Separating the holy place and the Most Holy Place (Ex 26:31-35) was a veil made of blue, purple, and scarlet material (v 31), with figures of cherubim, representative of the angels about God's throne. The veil in the ancient tabernacle, and later the Temple, veiled the presence of God from the priest as he stood before it ministering the sacrificial blood and burning incense upon the golden altar day by day throughout the year (see Lev 4:6; see also Sacrifices and Offerings). This was as close as anyone could approach the Divine Presence, except on the Day of Atonement (ch 16:2, 12, 15, 16; cf. ch 21:21-23; see Atonement, Day of). Because of its proximity to the ark of the testimony the veil was sometimes called "the vail of the testimony" (ch 24:3), or "the vail, which is before the testimony" (Ex 27:21). When transported from one place to another, the ark was draped with this veil (Num 4:5). At the time of Christ's death the corresponding veil in the Herodian Temple was rent from top to bottom (Mt 27:51; etc.).

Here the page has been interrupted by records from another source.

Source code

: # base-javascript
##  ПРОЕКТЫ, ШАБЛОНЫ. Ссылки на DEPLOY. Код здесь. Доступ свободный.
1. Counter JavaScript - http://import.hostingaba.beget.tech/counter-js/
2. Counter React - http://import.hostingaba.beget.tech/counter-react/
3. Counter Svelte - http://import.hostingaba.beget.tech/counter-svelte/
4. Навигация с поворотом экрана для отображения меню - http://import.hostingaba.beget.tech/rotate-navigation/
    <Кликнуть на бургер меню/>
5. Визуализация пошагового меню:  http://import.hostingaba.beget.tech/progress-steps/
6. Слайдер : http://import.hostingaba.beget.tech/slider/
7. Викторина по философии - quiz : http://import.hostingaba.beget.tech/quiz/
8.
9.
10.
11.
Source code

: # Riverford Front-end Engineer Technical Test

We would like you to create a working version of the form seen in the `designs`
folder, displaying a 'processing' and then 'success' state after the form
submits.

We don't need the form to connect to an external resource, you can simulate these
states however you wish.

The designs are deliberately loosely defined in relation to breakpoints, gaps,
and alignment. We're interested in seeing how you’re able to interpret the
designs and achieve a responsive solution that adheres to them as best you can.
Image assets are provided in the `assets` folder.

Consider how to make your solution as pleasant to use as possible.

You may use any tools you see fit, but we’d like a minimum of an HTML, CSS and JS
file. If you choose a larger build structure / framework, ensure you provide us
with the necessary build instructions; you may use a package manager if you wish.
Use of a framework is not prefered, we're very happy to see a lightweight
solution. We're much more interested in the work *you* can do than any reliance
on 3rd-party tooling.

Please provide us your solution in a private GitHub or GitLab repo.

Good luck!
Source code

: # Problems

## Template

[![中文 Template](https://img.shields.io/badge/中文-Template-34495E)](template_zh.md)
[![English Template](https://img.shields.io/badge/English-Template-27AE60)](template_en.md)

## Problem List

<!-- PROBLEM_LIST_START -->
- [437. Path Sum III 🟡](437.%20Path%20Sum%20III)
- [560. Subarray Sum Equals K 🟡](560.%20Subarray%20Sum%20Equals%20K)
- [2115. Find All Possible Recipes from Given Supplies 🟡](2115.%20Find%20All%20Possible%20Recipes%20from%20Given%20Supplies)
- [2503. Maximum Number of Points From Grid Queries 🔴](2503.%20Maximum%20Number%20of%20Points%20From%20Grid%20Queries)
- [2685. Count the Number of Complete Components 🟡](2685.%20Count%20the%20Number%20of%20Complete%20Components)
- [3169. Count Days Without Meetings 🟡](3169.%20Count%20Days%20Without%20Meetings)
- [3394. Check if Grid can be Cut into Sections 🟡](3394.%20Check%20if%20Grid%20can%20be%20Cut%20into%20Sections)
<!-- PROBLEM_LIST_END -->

In the LXX the veil separating the two apartments of the ancient sanctuary was called katapetasma, a name given also to the curtain at the door of the tabernacle; hence, apparently, the designation "second veil" for the inner curtain in Heb 9:3.

Heb 10:20 speaks of our Lord's ascension to heaven in the likeness of humanity as consecrating "a new and living way, through the veil, that is , his flesh," by which we are enabled to "draw near with a true heart in full assurance of faith" (vs. 20, 22), entering into the Divine Presence through faith. The Christian's hope, the apostle further declares, enters "into that within the veil; whither the forerunner is for us entered, even Jesus" (ch 6:19, 20) -- Seventh-day Adventist Dictionary.